**GOAL OF THE EXERCISE:** Render the stretch of records from the line containing "minutos de listening, frases" through the line containing "Posso usar Anki e DictoGo juntos?" as a Markdown table with the columns Number and Record line, omitting any blank lines.

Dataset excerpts
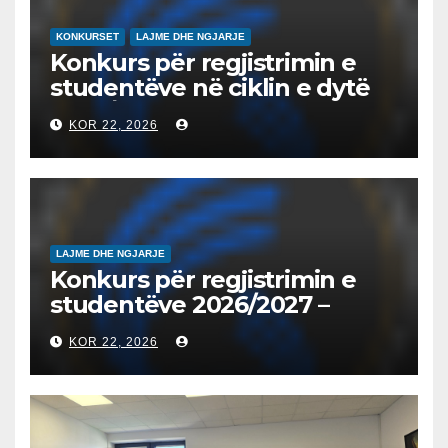
KONKURSET
LAJME DHE NGJARJE
Konkurs për regjistrimin e
studentëve në ciklin e dytë
2026/2027 – Конкурс за
KOR 22, 2026
запишување на студенти
на втор циклус студии за
2026/2027
LAJME DHE NGJARJE
Konkurs për regjistrimin e
studentëve 2026/2027 –
Конкурс за запишување на
KOR 22, 2026
студенти за 2026/2027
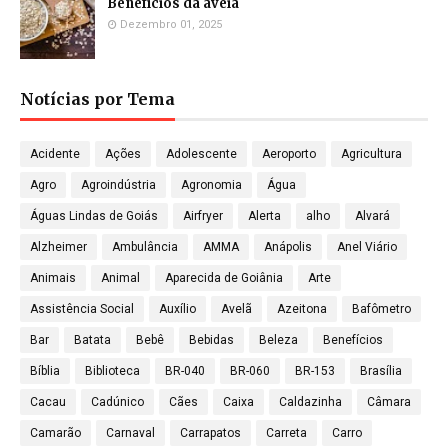
Benefícios da aveia
Dezembro 01, 2025
Notícias por Tema
Acidente
Ações
Adolescente
Aeroporto
Agricultura
Agro
Agroindústria
Agronomia
Água
Águas Lindas de Goiás
Airfryer
Alerta
alho
Alvará
Alzheimer
Ambulância
AMMA
Anápolis
Anel Viário
Animais
Animal
Aparecida de Goiânia
Arte
Assistência Social
Auxílio
Avelã
Azeitona
Bafômetro
Bar
Batata
Bebê
Bebidas
Beleza
Benefícios
Bíblia
Biblioteca
BR-040
BR-060
BR-153
Brasília
Cacau
Cadúnico
Cães
Caixa
Caldazinha
Câmara
Camarão
Carnaval
Carrapatos
Carreta
Carro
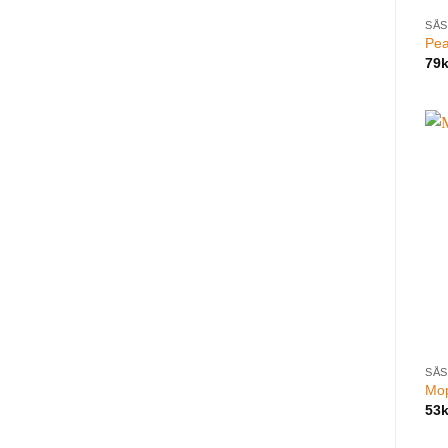
SÅS
Pea
79
k
SÅS
Mo
53
k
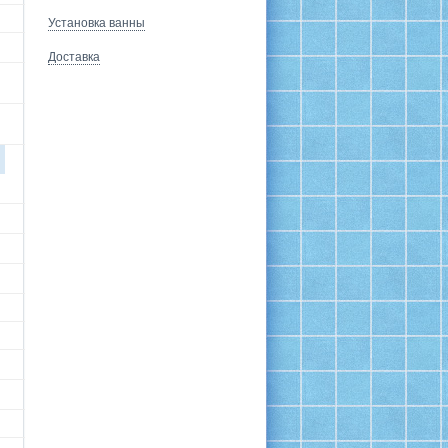
Установка ванны
Доставка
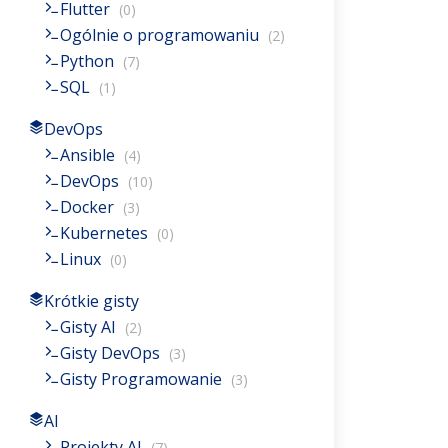
Flutter
(0)
Ogólnie o programowaniu
(2)
Python
(7)
SQL
(1)
DevOps
Ansible
(4)
DevOps
(10)
Docker
(3)
Kubernetes
(0)
Linux
(0)
Krótkie gisty
Gisty AI
(2)
Gisty DevOps
(3)
Gisty Programowanie
(3)
AI
Projekty AI
(7)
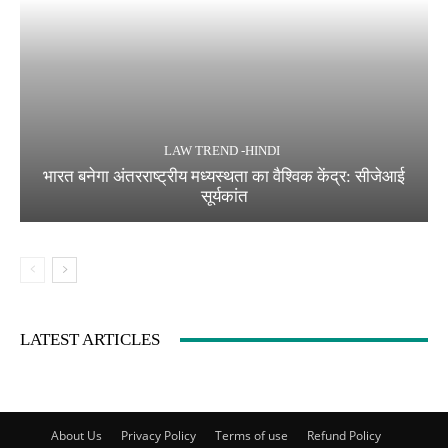
LAW TREND -HINDI
भारत बनेगा अंतरराष्ट्रीय मध्यस्थता का वैश्विक केंद्र: सीजेआई
सूर्यकांत
LATEST ARTICLES
About Us
Privacy Policy
Terms of use
Refund Policy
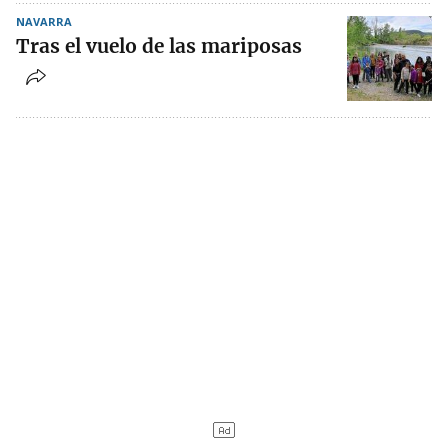
NAVARRA
Tras el vuelo de las mariposas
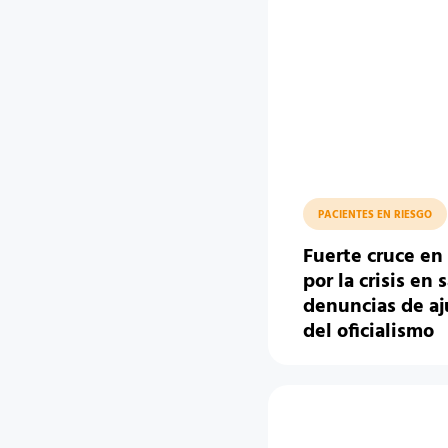
PACIENTES EN RIESGO
Fuerte cruce en
por la crisis en 
denuncias de aju
del oficialismo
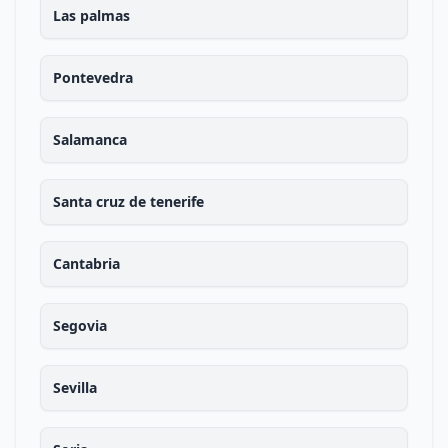
Las palmas
Pontevedra
Salamanca
Santa cruz de tenerife
Cantabria
Segovia
Sevilla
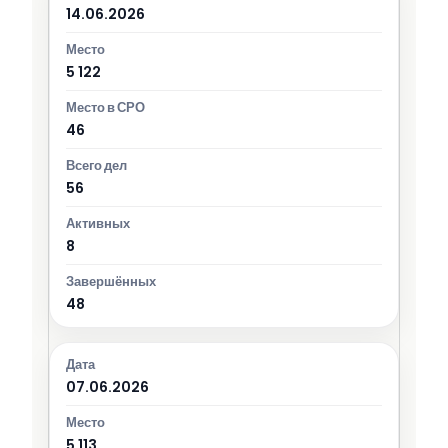
14.06.2026
5 122
46
56
8
48
07.06.2026
5 113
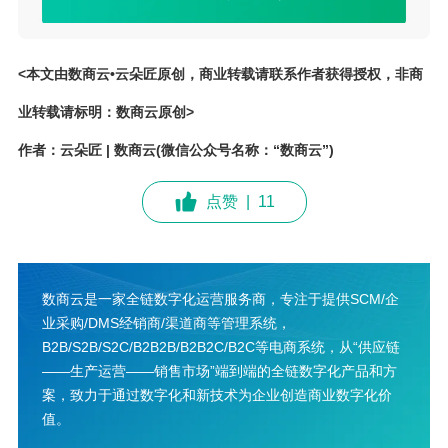
<本文由数商云•云朵匠原创，商业转载请联系作者获得授权，非商
业转载请标明：数商云原创>
作者：云朵匠 | 数商云(微信公众号名称：“数商云”)
点赞
|
11
数商云是一家全链数字化运营服务商，专注于提供SCM/企
业采购/DMS经销商/渠道商等管理系统，
B2B/S2B/S2C/B2B2B/B2B2C/B2C等电商系统，从“供应链
——生产运营——销售市场”端到端的全链数字化产品和方
案，致力于通过数字化和新技术为企业创造商业数字化价
值。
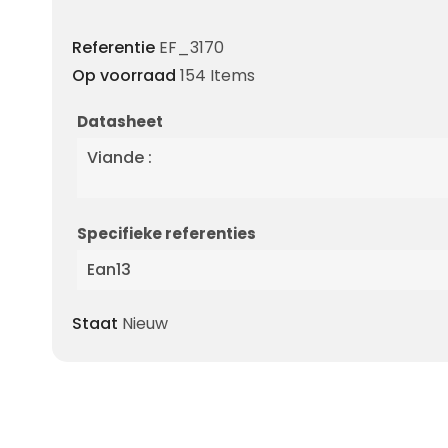
Referentie
EF_3170
Op voorraad
154 Items
Datasheet
Viande :
Specifieke referenties
Ean13
Staat
Nieuw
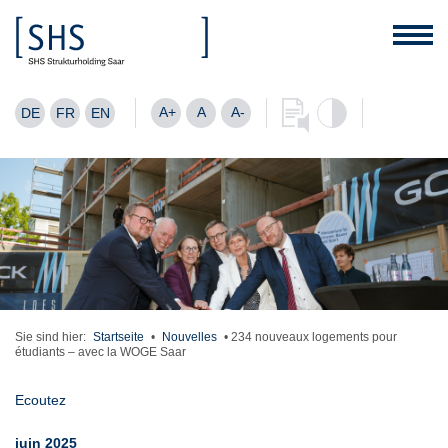
A+
A
A-
DE
FR
EN
Sie sind hier:
Startseite
•
Nouvelles
•
234 nouveaux logements pour
étudiants – avec la WOGE Saar
Ecoutez
juin 2025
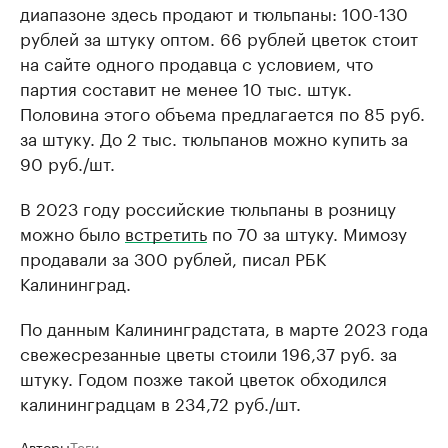
диапазоне здесь продают и тюльпаны: 100-130
рублей за штуку оптом. 66 рублей цветок стоит
на сайте одного продавца с условием, что
партия составит не менее 10 тыс. штук.
Половина этого объема предлагается по 85 руб.
за штуку. До 2 тыс. тюльпанов можно купить за
90 руб./шт.
В 2023 году российские тюльпаны в розницу
можно было
встретить
по 70 за штуку. Мимозу
продавали за 300 рублей, писал РБК
Калининград.
По данным Калининградстата, в марте 2023 года
свежесрезанные цветы стоили 196,37 руб. за
штуку. Годом позже такой цветок обходился
калининградцам в 234,72 руб./шт.
Авторы
Теги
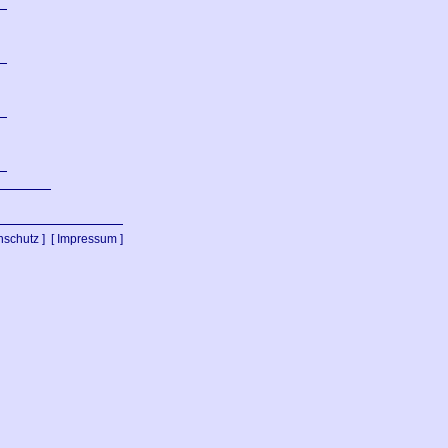
nschutz ]
[ Impressum ]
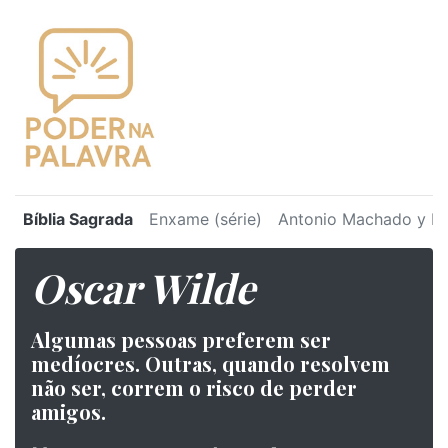
Bíblia Sagrada
Enxame (série)
Antonio Machado y Ru
Oscar Wilde
Algumas pessoas preferem ser
medíocres. Outras, quando resolvem
não ser, correm o risco de perder
amigos.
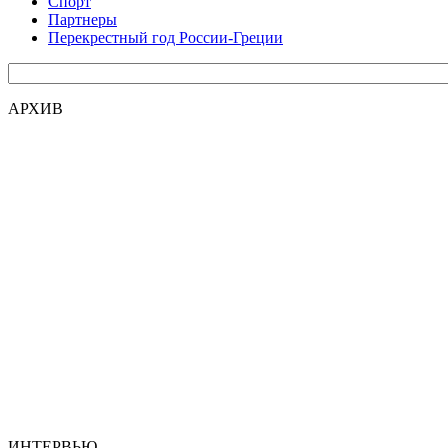
Спорт
Партнеры
Перекрестный год России-Греции
АРХИВ
ИНТЕРВЬЮ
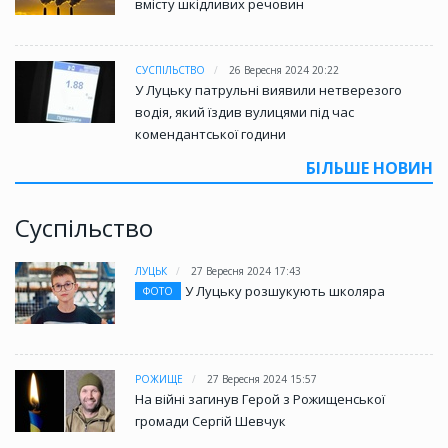
вмісту шкідливих речовин
СУСПІЛЬСТВО
26 Вересня 2024 20:22
У Луцьку патрульні виявили нетверезого
водія, який їздив вулицями під час
комендантської години
БІЛЬШЕ НОВИН
Суспільство
ЛУЦЬК
27 Вересня 2024 17:43
У Луцьку розшукують школяра
ФОТО
РОЖИЩЕ
27 Вересня 2024 15:57
На війні загинув Герой з Рожищенської
громади Сергій Шевчук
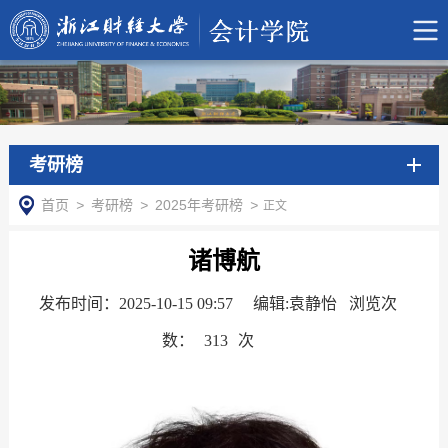
考研榜
首页
>
考研榜
>
2025年考研榜
>
正文
诸博航
发布时间：2025-10-15 09:57
编辑:袁静怡 浏览次
数：
313
次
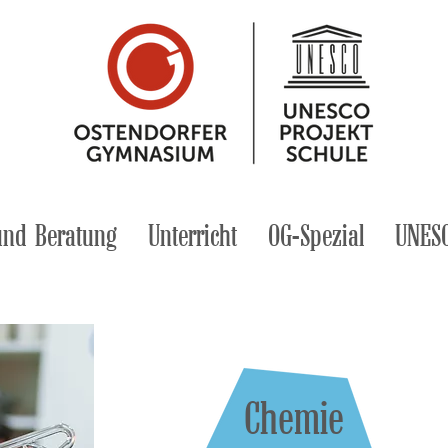
und Beratung
Unterricht
OG-Spezial
UNES
Chemie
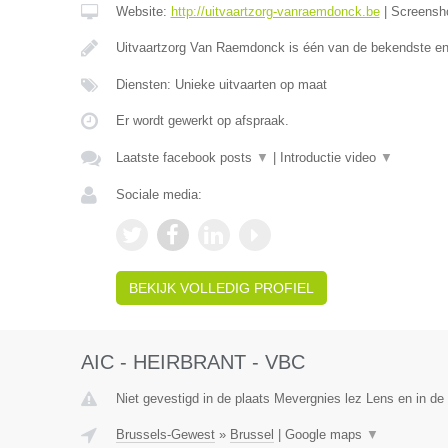
Website:
http://uitvaartzorg-vanraemdonck.be
|
Screensh
Uitvaartzorg Van Raemdonck is één van de bekendste e
Diensten: Unieke uitvaarten op maat
Er wordt gewerkt op afspraak.
Laatste facebook posts
▼
|
Introductie video
▼
Sociale media:
BEKIJK VOLLEDIG PROFIEL
AIC - HEIRBRANT - VBC
Niet gevestigd in de plaats Mevergnies lez Lens en in d
Brussels-Gewest
»
Brussel
|
Google maps
▼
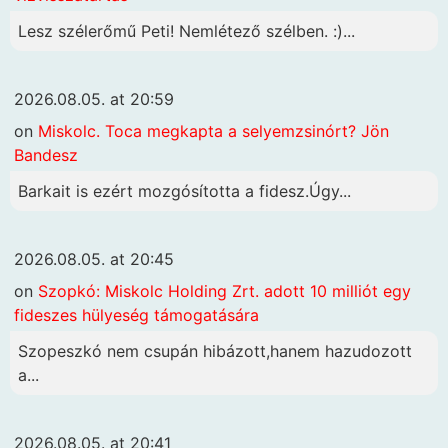
Lesz szélerőmű Peti! Nemlétező szélben. :)...
2026.08.05. at 20:59
on
Miskolc. Toca megkapta a selyemzsinórt? Jön
Bandesz
Barkait is ezért mozgósította a fidesz.Úgy...
2026.08.05. at 20:45
on
Szopkó: Miskolc Holding Zrt. adott 10 milliót egy
fideszes hülyeség támogatására
Szopeszkó nem csupán hibázott,hanem hazudozott
a...
2026.08.05. at 20:41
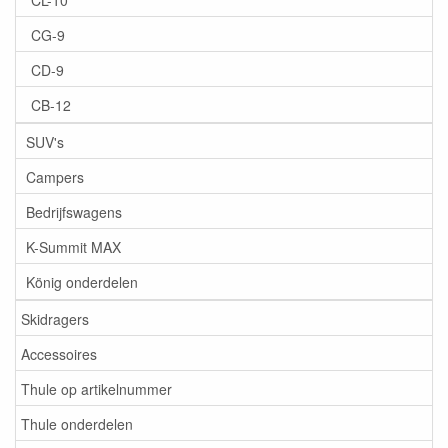
CG-9
CD-9
CB-12
SUV's
Campers
Bedrijfswagens
K-Summit MAX
König onderdelen
Skidragers
Accessoires
Thule op artikelnummer
Thule onderdelen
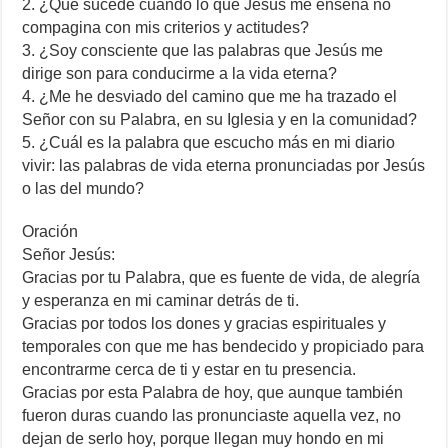
2. ¿Qué sucede cuando lo que Jesús me enseña no
compagina con mis criterios y actitudes?
3. ¿Soy consciente que las palabras que Jesús me
dirige son para conducirme a la vida eterna?
4. ¿Me he desviado del camino que me ha trazado el
Señor con su Palabra, en su Iglesia y en la comunidad?
5. ¿Cuál es la palabra que escucho más en mi diario
vivir: las palabras de vida eterna pronunciadas por Jesús
o las del mundo?
Oración
Señor Jesús:
Gracias por tu Palabra, que es fuente de vida, de alegría
y esperanza en mi caminar detrás de ti.
Gracias por todos los dones y gracias espirituales y
temporales con que me has bendecido y propiciado para
encontrarme cerca de ti y estar en tu presencia.
Gracias por esta Palabra de hoy, que aunque también
fueron duras cuando las pronunciaste aquella vez, no
dejan de serlo hoy, porque llegan muy hondo en mi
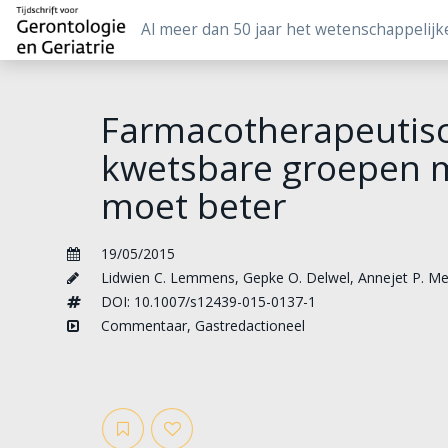
Al meer dan 50 jaar het wetenschappelijk
Farmacotherapeutisc
kwetsbare groepen m
moet beter
19/05/2015
Lidwien C. Lemmens
,
Gepke O. Delwel
,
Annejet P. Mei
DOI: 10.1007/s12439-015-0137-1
Commentaar
,
Gastredactioneel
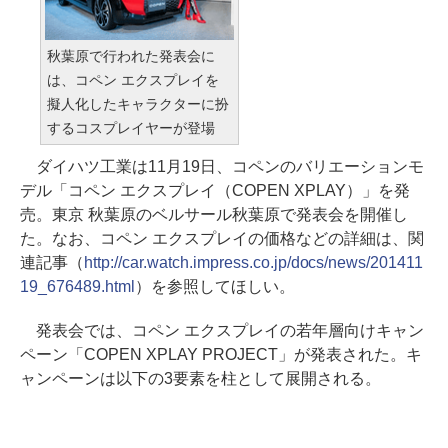
秋葉原で行われた発表会に
は、コペン エクスプレイを
擬人化したキャラクターに扮
するコスプレイヤーが登場
ダイハツ工業は11月19日、コペンのバリエーションモ
デル「コペン エクスプレイ（COPEN XPLAY）」を発
売。東京 秋葉原のベルサール秋葉原で発表会を開催し
た。なお、コペン エクスプレイの価格などの詳細は、関
連記事（
http://car.watch.impress.co.jp/docs/news/201411
19_676489.html
）を参照してほしい。
発表会では、コペン エクスプレイの若年層向けキャン
ペーン「COPEN XPLAY PROJECT」が発表された。キ
ャンペーンは以下の3要素を柱として展開される。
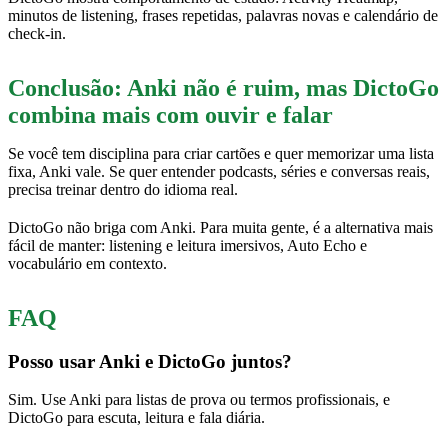
minutos de listening, frases repetidas, palavras novas e calendário de
check-in.
Conclusão: Anki não é ruim, mas DictoGo
combina mais com ouvir e falar
Se você tem disciplina para criar cartões e quer memorizar uma lista
fixa, Anki vale. Se quer entender podcasts, séries e conversas reais,
precisa treinar dentro do idioma real.
DictoGo não briga com Anki. Para muita gente, é a alternativa mais
fácil de manter: listening e leitura imersivos, Auto Echo e
vocabulário em contexto.
FAQ
Posso usar Anki e DictoGo juntos?
Sim. Use Anki para listas de prova ou termos profissionais, e
DictoGo para escuta, leitura e fala diária.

**YOUR SOLUTION:**
| Number | Record line |
|---|---|
| 1 | minutos de listening, frases repetidas, palavras novas e calendário de |
| 2 | check-in. |
| 3 | Conclusão: Anki não é ruim, mas DictoGo |
| 4 | combina mais com ouvir e falar |
| 5 | Se você tem disciplina para criar cartões e quer memorizar uma lista |
| 6 | fixa, Anki vale. Se quer entender podcasts, séries e conversas reais, |
| 7 | precisa treinar dentro do idioma real. |
| 8 | DictoGo não briga com Anki. Para muita gente, é a alternativa mais |
| 9 | fácil de manter: listening e leitura imersivos, Auto Echo e |
| 10 | vocabulário em contexto. |
| 11 | FAQ |
| 12 | Posso usar Anki e DictoGo juntos? |